## Voronoi progress

Wednesday, October 7th, 2015 at 7:52 pm

A speculative challenge of machining some leather stamping tools out of brass has led me to do more work on my voronoi experiment hacked as part of my barmesh model.

To make a brass tool requires some area clearing, chamfering and then v-grooving the details.

Like most coders, I do suffer from Not-Invented-Here Syndrome, but at least I did look at OpenVoronoi last year.

I’ve also had a try out of jscut (an in-browser CAM system) which has a V-engrave feature that is not quite right for this application. Nevertheless, the C++ voronoi code underlying this (which I should study at some point) is here and it’s then compiled into Javascript that runs in the browser using Emscripten. Emscripten is a technology that changes everything about where you expect code to be applied.

The stuff I’m doing is quite buggy, but I can at least see a way for it to handle pure arcs in the contours coming in. Most 2D contour voronoi implementations give up once they can do polygons, because it just gets too complicated to be worth it.

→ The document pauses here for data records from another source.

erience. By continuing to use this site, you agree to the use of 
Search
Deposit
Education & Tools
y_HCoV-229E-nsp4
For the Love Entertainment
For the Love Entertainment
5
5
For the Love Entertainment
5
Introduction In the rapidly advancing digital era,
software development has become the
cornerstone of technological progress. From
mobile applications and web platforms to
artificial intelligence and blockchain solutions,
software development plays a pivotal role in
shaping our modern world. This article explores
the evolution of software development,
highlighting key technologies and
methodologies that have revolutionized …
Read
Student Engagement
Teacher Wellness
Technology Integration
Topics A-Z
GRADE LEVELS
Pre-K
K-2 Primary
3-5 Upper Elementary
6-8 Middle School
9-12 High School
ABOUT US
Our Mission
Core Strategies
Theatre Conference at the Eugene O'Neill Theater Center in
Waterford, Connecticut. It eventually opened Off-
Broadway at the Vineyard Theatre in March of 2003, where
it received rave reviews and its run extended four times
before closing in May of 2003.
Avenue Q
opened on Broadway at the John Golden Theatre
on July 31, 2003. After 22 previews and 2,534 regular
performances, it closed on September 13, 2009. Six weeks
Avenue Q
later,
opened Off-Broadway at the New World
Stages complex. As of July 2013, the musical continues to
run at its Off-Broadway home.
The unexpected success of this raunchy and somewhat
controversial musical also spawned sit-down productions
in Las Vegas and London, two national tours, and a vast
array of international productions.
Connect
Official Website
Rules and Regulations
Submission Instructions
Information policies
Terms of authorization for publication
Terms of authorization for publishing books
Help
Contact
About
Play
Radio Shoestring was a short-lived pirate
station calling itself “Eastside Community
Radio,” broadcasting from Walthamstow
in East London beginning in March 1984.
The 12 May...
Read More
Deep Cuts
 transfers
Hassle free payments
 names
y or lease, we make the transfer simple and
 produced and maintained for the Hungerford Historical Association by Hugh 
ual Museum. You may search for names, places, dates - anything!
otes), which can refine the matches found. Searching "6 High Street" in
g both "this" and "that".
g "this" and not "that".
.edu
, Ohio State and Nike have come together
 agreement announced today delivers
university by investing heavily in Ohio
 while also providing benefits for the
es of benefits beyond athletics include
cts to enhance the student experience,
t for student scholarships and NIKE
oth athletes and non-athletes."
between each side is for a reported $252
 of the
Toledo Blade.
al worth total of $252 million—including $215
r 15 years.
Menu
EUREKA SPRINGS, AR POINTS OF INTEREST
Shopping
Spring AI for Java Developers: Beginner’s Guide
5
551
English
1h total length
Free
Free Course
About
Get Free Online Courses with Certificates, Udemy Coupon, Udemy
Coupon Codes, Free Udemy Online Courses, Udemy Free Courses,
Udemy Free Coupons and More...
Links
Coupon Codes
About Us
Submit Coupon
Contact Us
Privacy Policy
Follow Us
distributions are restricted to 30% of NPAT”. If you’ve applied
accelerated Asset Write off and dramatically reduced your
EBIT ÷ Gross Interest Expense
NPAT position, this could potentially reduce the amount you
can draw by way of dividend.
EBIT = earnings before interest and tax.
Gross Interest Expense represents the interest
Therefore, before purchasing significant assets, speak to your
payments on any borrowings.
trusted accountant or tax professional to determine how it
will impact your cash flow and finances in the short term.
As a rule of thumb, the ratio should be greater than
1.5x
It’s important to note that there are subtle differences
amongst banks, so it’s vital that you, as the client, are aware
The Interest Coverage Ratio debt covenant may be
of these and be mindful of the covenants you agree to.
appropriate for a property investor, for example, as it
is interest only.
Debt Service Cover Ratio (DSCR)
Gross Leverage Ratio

But this algorithm works by sampling on a regular grid and shouldn’t suffer from complexity that comes in.

The thin cyan lines is the 5-sided polygon with one concave vertex. The yellow lines is the voronoi diagram, and I’ve plotted the nodes of the mesh in different colours depending on its voronoi polygon.

Here is a sparser mesh to show that I am able to subdivide the cells (white line segments) to get to the details. (Something looks wrong at node (2,3).)

Let’s try a more interesting polygon.

One of the fundamental algorithms is the ability to find all the crossing points of the voronoi polygons along a straight line by subdividing. This is easy. Work out the voronoi polygons that the endpoints belong to (ie which edges or vertices are the closest in distance compared to all all the others), find where the line segment cuts the bisector between these two voronoi polygons (if it exists), and this point — when tested — is either in one or other of the polygons (because it’s on the edge) or it shows up in a new third polygon. Repeat for the two halves of the line until no more new polygons show up. This is as good as a mathematical proof.

Here’s what it looks without all the mesh cell lines getting in the way.

Zoomed in to one of the cells to show how I’ve managed to subdivide things up. It’s important to note that I’m not limited to horizontal and vertical subdivisions, as I had in the HSMWorks code (and all previous code I’ve done). I hope this innovation doesn’t catch me out.

Now for some real data of a polygon lifted from the target SVG file. What a mess, because the cells have too many voronoi polygon sides passing through them, so I’m plotting the ambiguous multi connections in cyan.

After 30 iterations it’s beginning to look promising.

More debugging is required, and I only want this to work for one particular example. Then I’ll write my chamfering and v-grooving toolpaths based on that and hopefully make some brass stamps. I’m just so keen to see this as a direct application, rather than get bogged down in the issue of making the most perfect voronoi code that doesn’t have any use to it.